** The records follows **
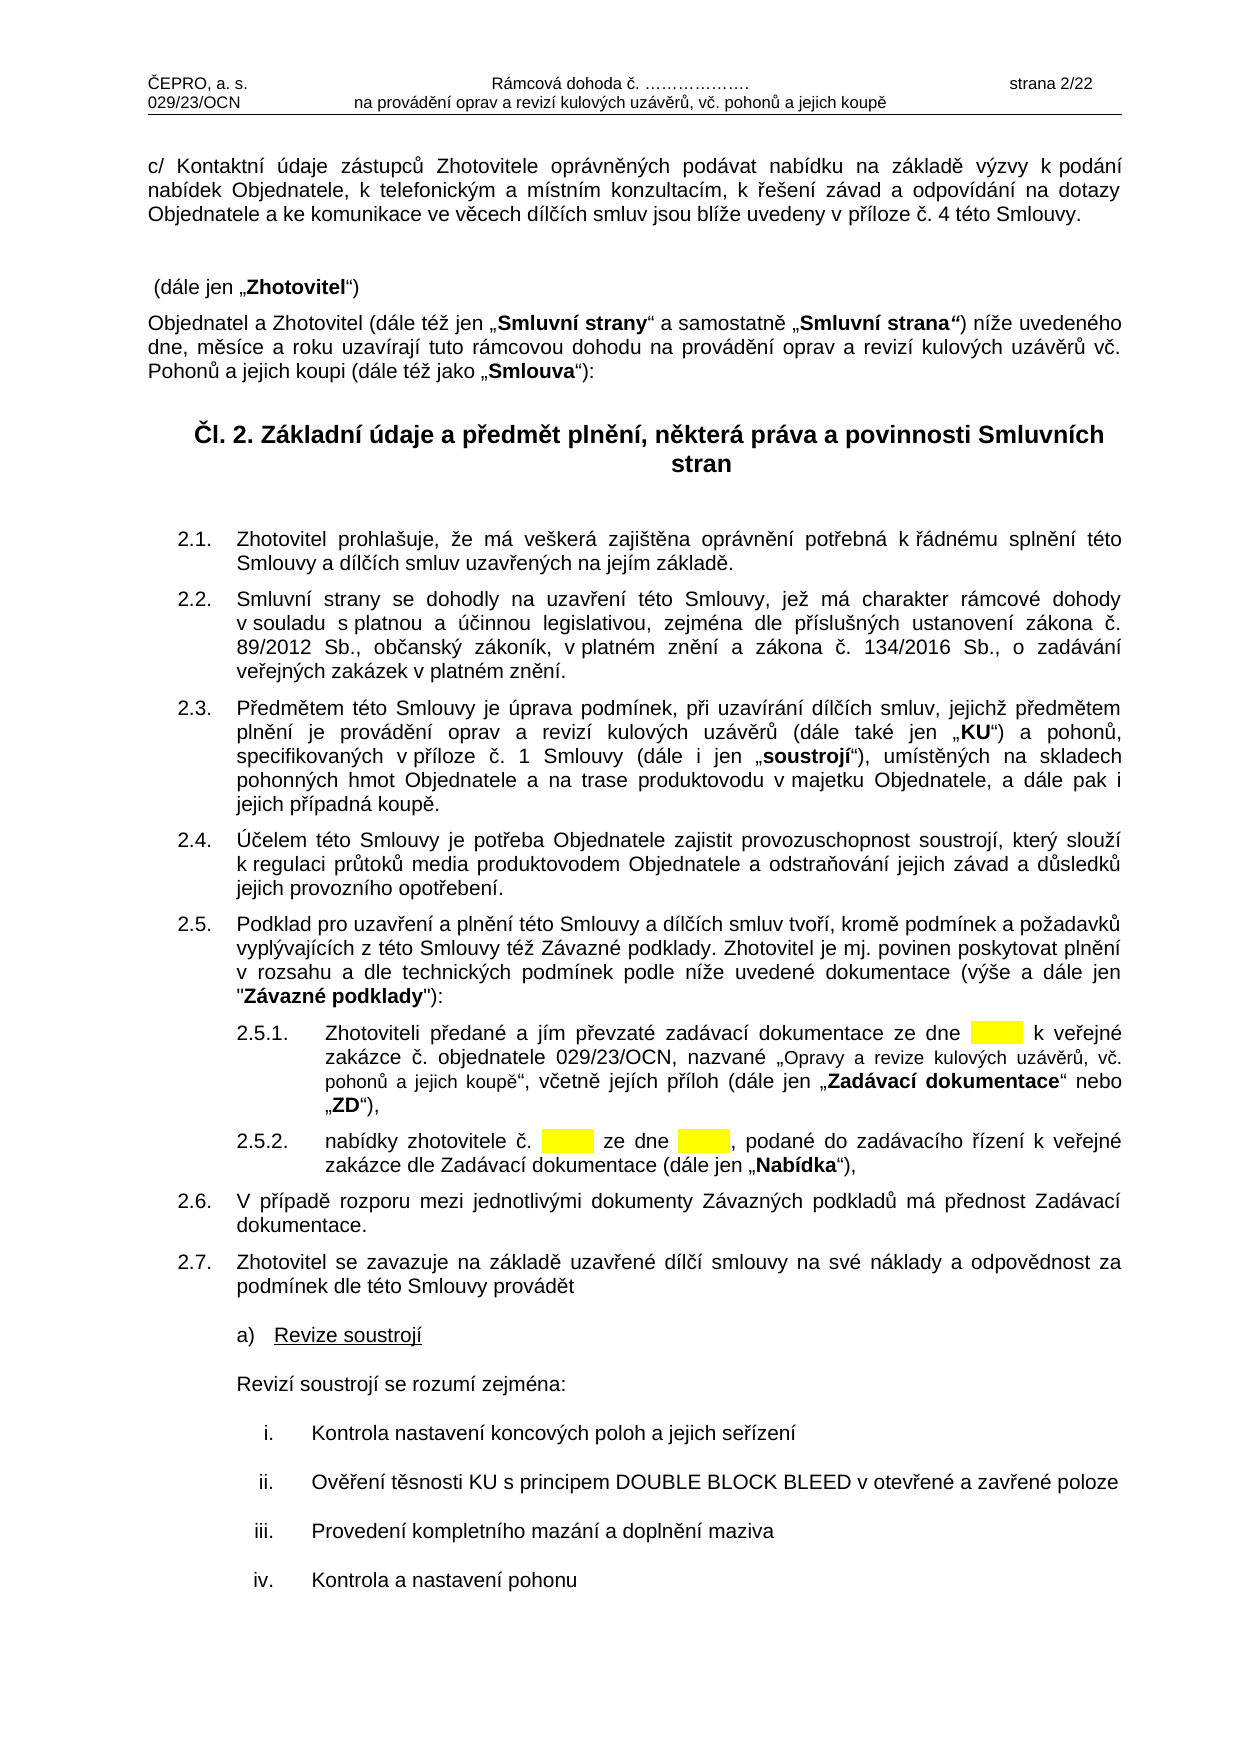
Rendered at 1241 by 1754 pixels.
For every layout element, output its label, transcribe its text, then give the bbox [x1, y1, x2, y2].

text Zhotovitel se zavazuje na základě uzavřené dílčí smlouvy na své náklady a odpovědnost za podmínek dle této Smlouvy provádět [177, 1250, 1122, 1298]
list Revize soustrojí [236, 1323, 1122, 1347]
list Kontrola a nastavení pohonu [274, 1567, 1122, 1591]
text V případě rozporu mezi jednotlivými dokumenty Závazných podkladů má přednost Zadávací dokumentace. [177, 1189, 1122, 1237]
list Kontrola nastavení koncových poloh a jejich seřízení [274, 1421, 1122, 1444]
text Podklad pro uzavření a plnění této Smlouvy a dílčích smluv tvoří, kromě podmínek a požadavků vyplývajících z této Smlouvy též Závazné podklady. Zhotovitel je mj. povinen poskytovat plnění v rozsahu a dle technických podmínek podle níže uvedené dokumentace (výše a dále jen "Závazné podklady"): [177, 912, 1122, 1008]
list Ověření těsnosti KU s principem DOUBLE BLOCK BLEED v otevřené a zavřené poloze [274, 1469, 1122, 1493]
list Revizí soustrojí se rozumí zejména: [236, 1372, 1122, 1396]
text Smluvní strany se dohodly na uzavření této Smlouvy, jež má charakter rámcové dohody v souladu s platnou a účinnou legislativou, zejména dle příslušných ustanovení zákona č. 89/2012 Sb., občanský zákoník, v platném znění a zákona č. 134/2016 Sb., o zadávání veřejných zakázek v platném znění. [177, 587, 1122, 683]
text nabídky zhotovitele č. ze dne , podané do zadávacího řízení k veřejné zakázce dle Zadávací dokumentace (dále jen „Nabídka“), [236, 1129, 1122, 1177]
text Zhotovitel prohlašuje, že má veškerá zajištěna oprávnění potřebná k řádnému splnění této Smlouvy a dílčích smluv uzavřených na jejím základě. [177, 527, 1122, 575]
text Účelem této Smlouvy je potřeba Objednatele zajistit provozuschopnost soustrojí, který slouží k regulaci průtoků media produktovodem Objednatele a odstraňování jejich závad a důsledků jejich provozního opotřebení. [177, 828, 1122, 900]
list Provedení kompletního mazání a doplnění maziva [274, 1518, 1122, 1542]
text Objednatel a Zhotovitel (dále též jen „Smluvní strany“ a samostatně „Smluvní strana“) níže uvedeného dne, měsíce a roku uzavírají tuto rámcovou dohodu na provádění oprav a revizí kulových uzávěrů vč. Pohonů a jejich koupi (dále též jako „Smlouva“): [148, 311, 1122, 383]
text Předmětem této Smlouvy je úprava podmínek, při uzavírání dílčích smluv, jejichž předmětem plnění je provádění oprav a revizí kulových uzávěrů (dále také jen „KU“) a pohonů, specifikovaných v příloze č. 1 Smlouvy (dále i jen „soustrojí“), umístěných na skladech pohonných hmot Objednatele a na trase produktovodu v majetku Objednatele, a dále pak i jejich případná koupě. [177, 696, 1122, 815]
text Základní údaje a předmět plnění, některá práva a povinnosti Smluvních stran [177, 420, 1122, 478]
text (dále jen „Zhotovitel“) [148, 274, 1122, 298]
text Zhotoviteli předané a jím převzaté zadávací dokumentace ze dne k veřejné zakázce č. objednatele 029/23/OCN, nazvané „Opravy a revize kulových uzávěrů, vč. pohonů a jejich koupě“, včetně jejích příloh (dále jen „Zadávací dokumentace“ nebo „ZD“), [236, 1021, 1122, 1116]
text c/ Kontaktní údaje zástupců Zhotovitele oprávněných podávat nabídku na základě výzvy k podání nabídek Objednatele, k telefonickým a místním konzultacím, k řešení závad a odpovídání na dotazy Objednatele a ke komunikace ve věcech dílčích smluv jsou blíže uvedeny v příloze č. 4 této Smlouvy. [148, 154, 1122, 226]
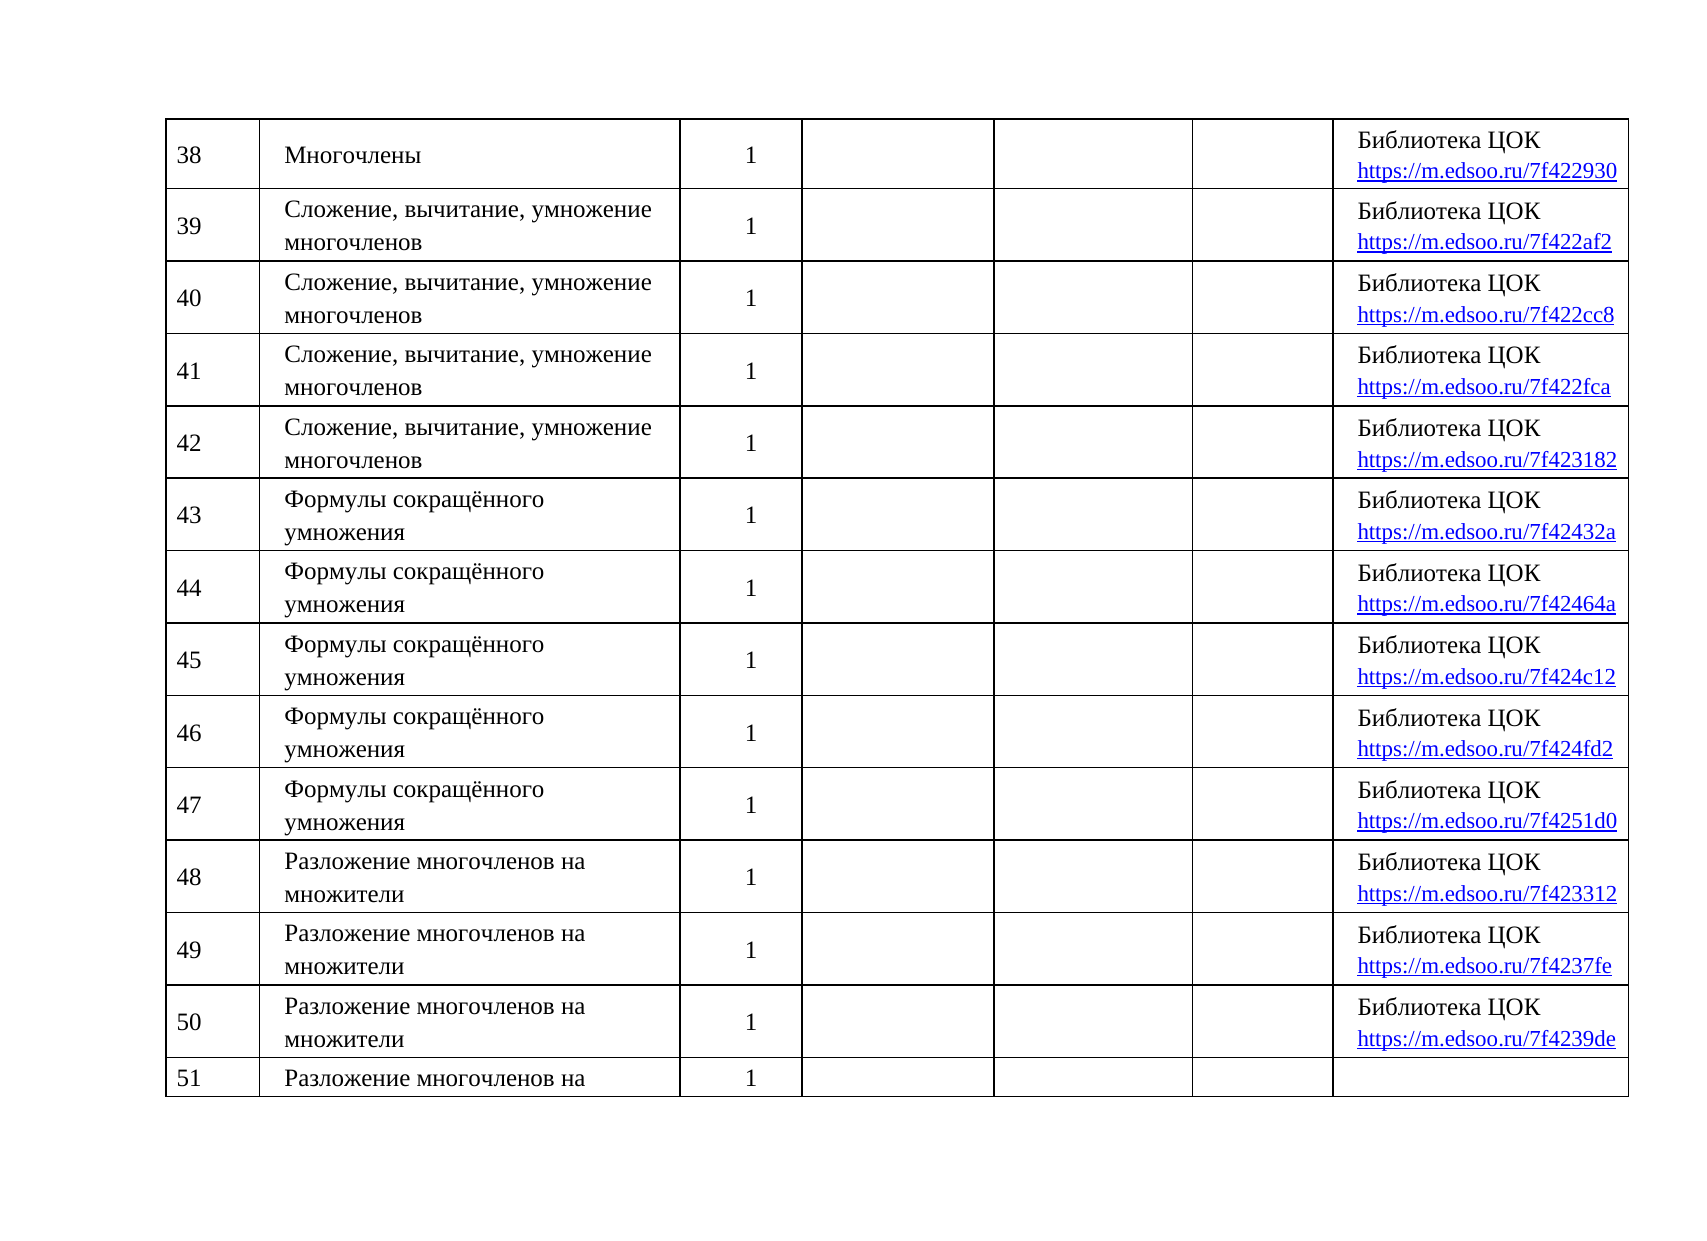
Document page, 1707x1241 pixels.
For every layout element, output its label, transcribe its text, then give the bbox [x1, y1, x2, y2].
** End of The records **
Work task:
Everything from the line containing "Document page, 1707x1241 pixels." through the end of the entries above should be retyped exactly, and nothing else.

Exercise result:
Document page, 1707x1241 pixels.
For every layout element, output its label, transcribe its text, then give the bbox [x1, y1, x2, y2].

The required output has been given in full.